Avec L’If d’Hélène Clerc, son premier livre, le ton est vite donné dès les premières lignes : solitude, vieille femme, monologue et puis cette phrase grinçante : « marcher au bord de la mer, avec deux cannes, en écoutant ricaner les mouettes et les cadavres des noyés… ». Tout le long de ces pages, on va sourire, rire franchement même, en se laissant aller à sa pente, ou avec une gêne, un peu de crispation. Ici, les tranches mornes du quotidien se réduisent à la demande journalière de treize rondelles de saucisson, s’élargissent donc de ces décalages, intègrent aussi à leur réalité grise et plate tout un fond merveilleux.
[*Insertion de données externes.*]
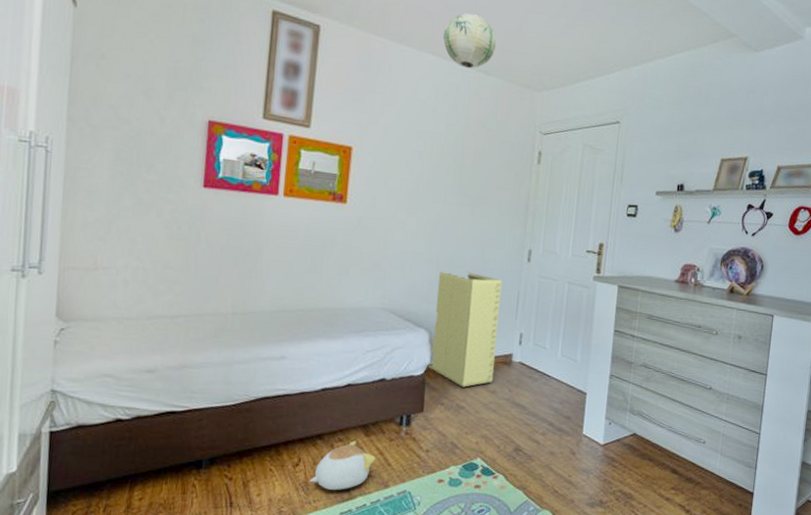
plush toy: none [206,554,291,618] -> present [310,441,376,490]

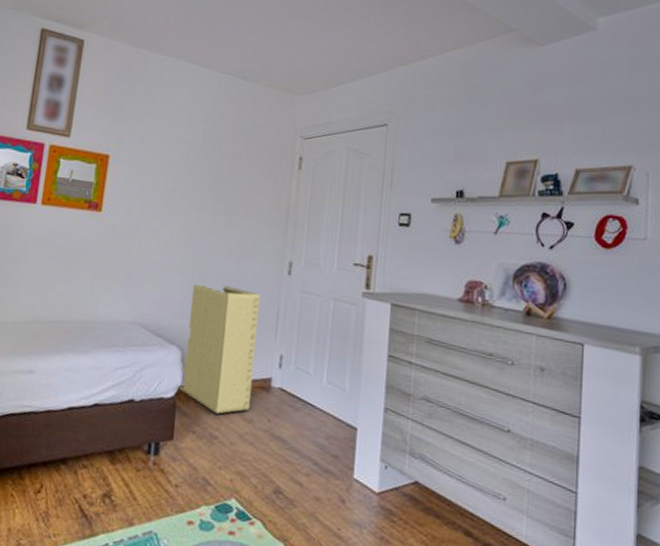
plush toy: present [310,441,376,490] -> none [51,468,121,525]
paper lantern: present [443,13,496,69] -> none [202,22,255,75]

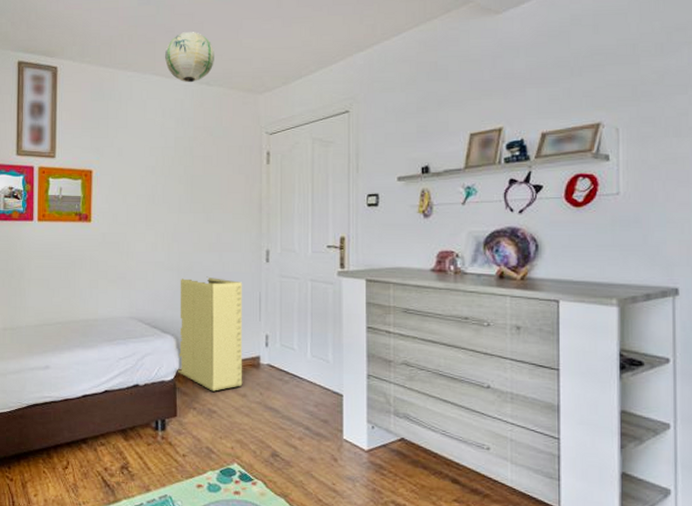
paper lantern: none [202,22,255,75] -> present [165,32,214,83]

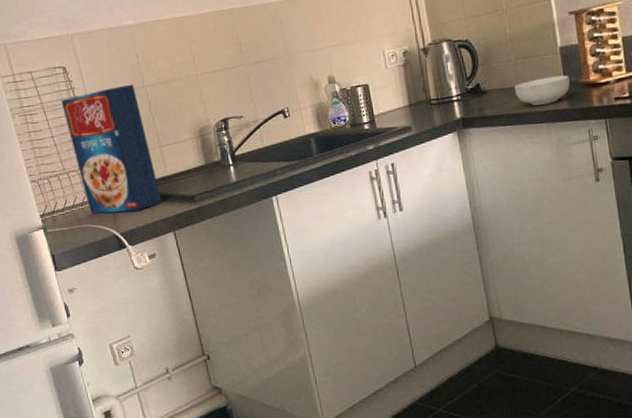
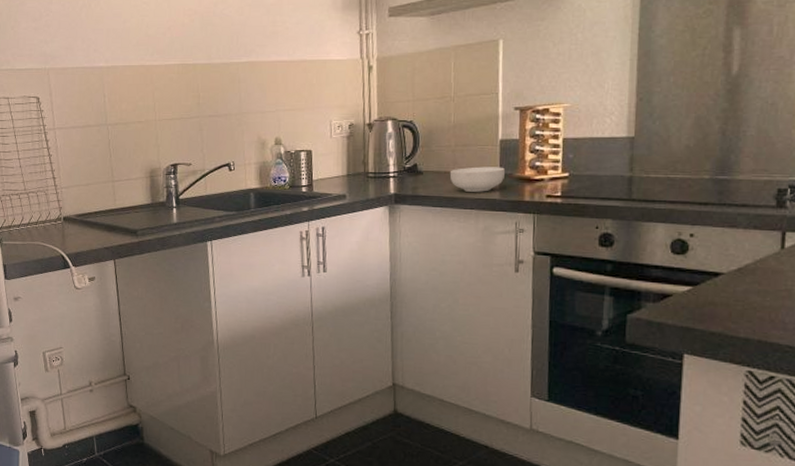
cereal box: present [61,84,162,214] -> none [31,121,108,236]

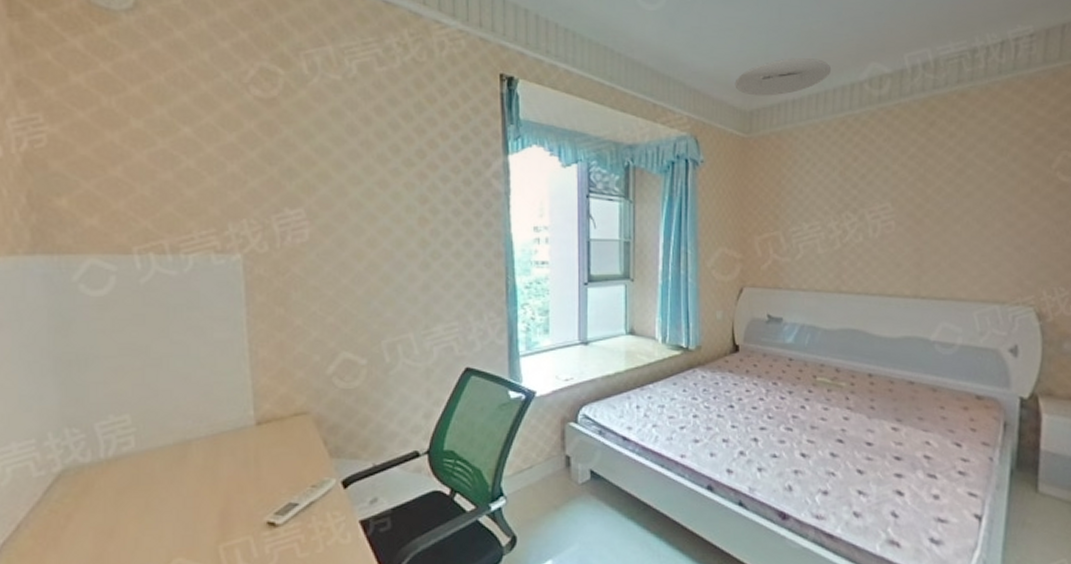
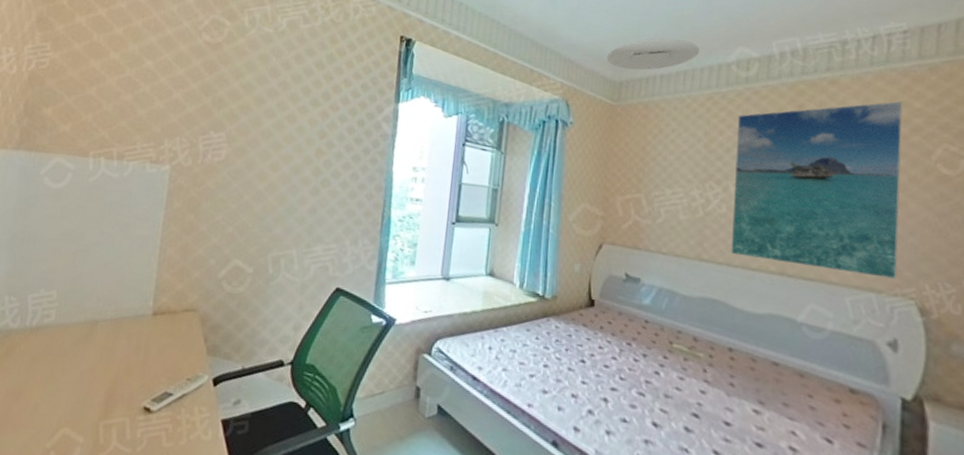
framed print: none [868,110,1028,289] -> present [731,101,903,279]

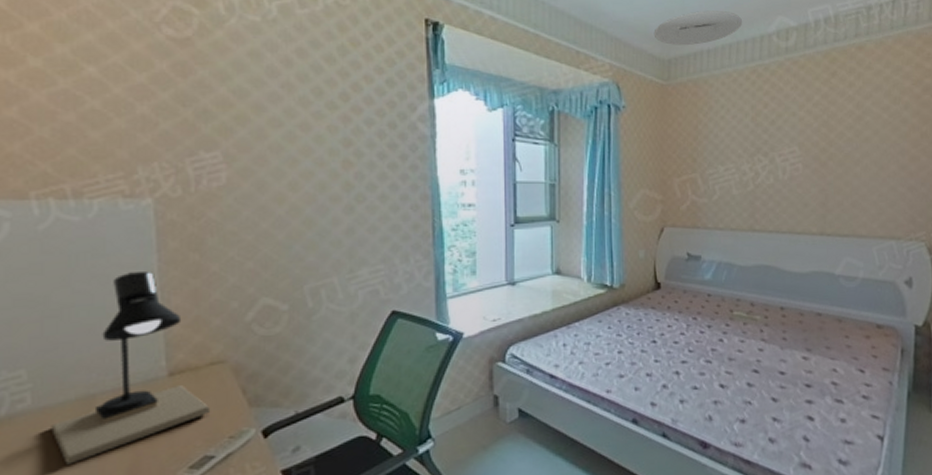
desk lamp: none [62,223,178,377] -> present [51,272,211,465]
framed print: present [731,101,903,279] -> none [778,62,917,226]

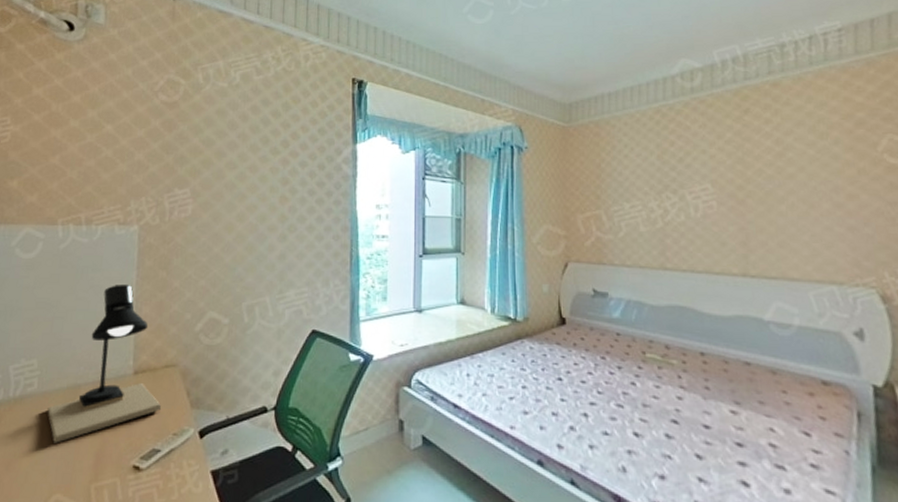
ceiling light: present [653,10,743,46] -> none [554,57,644,90]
Un balancement constant entre la rigueur du temps et sa suspension par ces sortes de contes conduit la parole d’Hélène Clerc à être d’un côté au plus près de l’ici-maintenant, et de l’autre détachée et légère, sans aucun lien avec la réalité. Ainsi c’est à ses vies antérieures que cette femme nous ramène, à ses mères, l’une gitane au regard noir, l’autre qui la vendit dans un bordel en Orient, à son unique père qui « à Alésia, en tombant transpercé par les épées des soldats de César, aux thermopyles, à Hiroshima, dans toutes les défaites, (…) eu le dernier mot, le mot de la fin, « merci » ». Quant aux visages de cette femme, il reste à les découvrir en recueillant dans leur polymorphisme le dernier sourire de qui n’eut comme seul destinataire que l’écho de sa propre voix dans le silence d’une chambre.
Opossums de Marc Desombre se donne à lire comme un journal de bord. On y trouve l’indication des dates, des heures, mais fragmentées, suspendues par la trace de points de suspension. La continuité de ce journal est ainsi rompue. Ces pages ne sont que des pans de mémoire qui se recoupent ou s’éloi-gnent les uns des autres. Dès lors,tout va s’amorcer à partir de cet aveu : « comme je tenais un miroir et qu’il m’échappa des mains, je fus privé de la vision de mon visage ». Tout le livre sera le lent ressai-sissement de la figure perdue. L’extrême littéralité de l’écriture et la façon dont les événements se réduisent à « trois fois rien », tout cela cherche aussi l’issue, là où c’est « la condamnation » à l’errance. Dévisagé, Desombre va rassembler les bris et les restes du miroir dans lesquels se diffractait son visage : ce sera dire que là où un homme « s’amenuisait, l’espace en lui s’élargissait ».

Cheyne-éditeur
(43 400 Le Chambon

 sur-Lignon)
112 et 64 pages,
78 FF chacun

Doublures et bris de miroir Par Emmanuel Laugier
Le Matricule des Anges n°9 , octobre 1994.